RawJaw began freestyle rapping at thirdteen and became a freestyle champion eleven years later in 2019. His accolades include winning at Tourettes Without Regrets, Return of the Cypher, ZuluNation RTSB, and Battle of the Zae. Born in Rajasthan, India, his moniker is a play on both his birthplace and the Hindi word for king, “raja.” After releasing collab mixtapes with European producer Masta Dbl G and Seattle beat battle champion Bamboon, RawJaw will be releasing his first EP, Pomegranate Seeds, with production from his brother WLK. His live performances are marked by freestyles and crowd call-and-response chants that deliver the energy of underground cyphers.

Wanting to show solidarity with the ongoing struggles that Indian farmers are facing due to new agricultural laws, RawJaw collaborated with Jazba and A’niche on “Grow Food.” The beat, inspired by Punjabi Bhangra rhythms, was created by WLK. The video is directed by Jamie DeWolf, subtitled in Hindi & Punjabi, and features the song’s vocalists leading a march across the Golden Gate Bridge.
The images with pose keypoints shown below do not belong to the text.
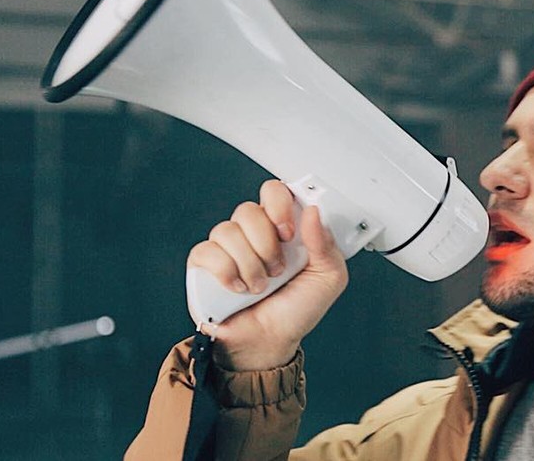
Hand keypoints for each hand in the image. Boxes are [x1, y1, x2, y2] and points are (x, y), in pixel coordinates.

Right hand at [187, 180, 347, 370]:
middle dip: (266, 245)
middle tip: (277, 269)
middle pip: (248, 210)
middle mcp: (254, 233)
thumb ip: (326, 244)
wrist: (270, 342)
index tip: (288, 233)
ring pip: (227, 231)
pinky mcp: (205, 264)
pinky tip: (238, 288)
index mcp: (283, 229)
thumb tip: (313, 212)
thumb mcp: (328, 279)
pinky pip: (207, 251)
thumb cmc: (296, 310)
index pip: (274, 192)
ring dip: (250, 265)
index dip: (279, 205)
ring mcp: (227, 247)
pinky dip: (226, 272)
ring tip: (260, 286)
RawJaw explains the inspiration and purpose behind the track,

When I noticed my family being dismissive of the Sikh farmers…I decided to lok more into the issue. I was emotionally moved by the fortitude of protesting farmers who camped on the roads for months. I felt ashamed that old protestors were being beaten by the police, while the Indian media was either silent or contradictory to the farmers’ complaints against the new bills. I created the song to help explain the complex issue to a Western audience, and also show that young Indian-Americans are capable of uniting behind the farmers, whether we are Hindu, Sikh, or any other religion.

The highly conscious track hones in on the importance of farmers when it comes to growing food, showcased by one of the lines in the hook: “It takes more than rain and sunshine to grow food.” The lyrics navigate the multi-faceted story that exists within marginalized farmer communities due to the Indian national government. In September 2020, new farmer billsw were passed that deregulated corporations’ ability to buy directly from farmers, even via mobile phone, and also allowed them to use cold-storage facilities at an extent that was previously not allowed. RawJaw dives into his research during the track,

Hypothetically, the goal was to modernize India’s agricultural sector. However, this gave corporations the ability to undercut government subsidized prices and lock farmers into multiple year contracts, sometimes through mobile phones that may be unfamiliar to rural farmers. The expanded control of cold storage means that corporations can stockpile crops to artificially raise prices, and sell the vegetables to lower prices, giving them full control over prices and potentially making government-subsidized prices irrelevant in the long-term. This modernization has the potential to destroy historical ownership of small Punjabi farmers and force them into low-wage service work in neighboring states.

Hard-hitting rap bars, beautifully-haunting vocalizations, and high-energy beats tie the explorative message into an easily-digested track that runs about 4 1/2 minutes. This modern approach takes on a modern problem that deserves the attention that RawJaw is attempting to drive towards it.